Article 70 (Chargeable event – Importation of Goods)
The chargeable event shall occur and VAT shall become chargeable when the goods are imported.

Article 71
1. Where, on entry into the Community, goods are placed under one of the arrangements or situations referred to in Articles 156, 276 and 277, or under temporary importation arrangements with total exemption from import duty, or under external transit arrangements, the chargeable event shall occur and VAT shall become chargeable only when the goods cease to be covered by those arrangements or situations.
However, where imported goods are subject to customs duties, to agricultural levies or to charges having equivalent effect established under a common policy, the chargeable event shall occur and VAT shall become chargeable when the chargeable event in respect of those duties occurs and those duties become chargeable.
2. Where imported goods are not subject to any of the duties referred to in the second subparagraph of paragraph 1, Member States shall, as regards the chargeable event and the moment when VAT becomes chargeable, apply the provisions in force governing customs duties.


Facts

  • The applicant is contesting the assessment of import VAT on smuggled cigarettes.
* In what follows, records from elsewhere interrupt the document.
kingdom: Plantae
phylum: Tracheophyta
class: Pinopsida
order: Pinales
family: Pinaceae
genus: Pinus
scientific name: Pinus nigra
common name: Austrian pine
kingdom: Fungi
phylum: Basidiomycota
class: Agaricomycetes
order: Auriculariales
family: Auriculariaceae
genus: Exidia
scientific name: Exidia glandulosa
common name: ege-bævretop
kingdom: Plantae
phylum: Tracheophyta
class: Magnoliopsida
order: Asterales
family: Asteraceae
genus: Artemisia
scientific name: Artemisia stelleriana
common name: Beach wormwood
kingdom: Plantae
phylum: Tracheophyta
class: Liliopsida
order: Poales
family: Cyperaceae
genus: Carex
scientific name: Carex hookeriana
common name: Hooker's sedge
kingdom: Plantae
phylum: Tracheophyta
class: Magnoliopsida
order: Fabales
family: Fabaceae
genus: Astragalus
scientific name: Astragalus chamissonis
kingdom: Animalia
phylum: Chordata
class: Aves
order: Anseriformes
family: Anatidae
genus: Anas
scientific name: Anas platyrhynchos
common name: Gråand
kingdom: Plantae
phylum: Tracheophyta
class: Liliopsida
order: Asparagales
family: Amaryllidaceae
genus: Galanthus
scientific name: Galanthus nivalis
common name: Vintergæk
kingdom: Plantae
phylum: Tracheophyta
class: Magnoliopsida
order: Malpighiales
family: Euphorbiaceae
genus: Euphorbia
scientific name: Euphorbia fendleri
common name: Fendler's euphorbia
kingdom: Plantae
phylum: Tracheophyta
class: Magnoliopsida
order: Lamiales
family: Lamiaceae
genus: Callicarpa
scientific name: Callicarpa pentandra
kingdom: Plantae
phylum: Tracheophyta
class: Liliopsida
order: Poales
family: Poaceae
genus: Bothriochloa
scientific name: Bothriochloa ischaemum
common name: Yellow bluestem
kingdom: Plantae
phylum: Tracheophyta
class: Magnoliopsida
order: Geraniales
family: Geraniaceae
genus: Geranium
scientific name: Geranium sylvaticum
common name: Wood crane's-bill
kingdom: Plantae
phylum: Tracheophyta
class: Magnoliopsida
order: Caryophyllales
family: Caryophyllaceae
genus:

On 29 September 2012, at a market in Słubice (Poland), the applicant, who is resident in Poland, acquired a total of 43 760 cigarettes, to which only Ukrainian and Belarussian revenue stamps were  affixed. Without informing the customs authorities, he transported those cigarettes to Germany, where he delivered them to his German buyer near Braunschweig on 2 October 2012. On making the delivery, the applicant was arrested and the cigarettes were seized and subsequently destroyed.
  • By tax notice of 3 February 2015, the defendant assessed import VAT for the cigarettes at EUR 2 006.38. The cigarettes had been unlawfully introduced into the customs territory of the European Union. The customs debt had therefore been incurred pursuant to Article 202(1)(a) of the Customs Code. Since the applicant should have been aware of this, he was a debtor under the third indent of Article 202(3) of the Customs Code. On the basis of the application mutatis mutandis of those customs rules in accordance with Paragraph 21(2) of the UStG, the tax debt had been incurred and the applicant had become a debtor in respect of import VAT. By his action, the applicant is contesting that tax notice.

Questions

Is Directive 2006/112/EC and, in particular, Articles 30 and 60 thereof, infringed where Article 215(4) of Regulation (EEC) No 2913/92 is declared  under a national provision to be applicable mutatis mutandis to import VAT?


AG Opinion

None


Decision 

The first paragraph of Article 30, Article 60 and the second subparagraph of Article 71(1) of Council Directive 2006/112/EC of 28 November 2006 on the common system of value added tax

must be interpreted as precluding national legislation under which Article 215(4) of Council Regulation (EEC) No 2913/92 of 12 October 1992 establishing the Community Customs Code, as amended by Regulation (EC) No 2700/2000 of the European Parliament and of the Council of 16 November 2000, applies mutatis mutandis to import value added tax (VAT) as regards the determination of the place where that import VAT is incurred.


Summary

  • The referring court wants to know if national legislation applying Article 215(4) of the Customs Code to import VAT for determining its place of origination is precluded by Directive 2006/112.
  • Importation of goods is subject to VAT under Article 2(1)(d) of the Directive, with importation taking place in the Member State where the goods are located upon entry into the EU.
  • The event and chargeability of VAT occur at the time of importation, but if items are subject to customs duties, the VAT event and claim arise when the customs duties claim arises.
  • This link between customs and VAT legislation does not determine the place of importation for VAT purposes.
  • The Court has confirmed this interpretation, recognizing parallelism between import VAT and customs duties, and that a VAT liability may exist in addition to customs debt.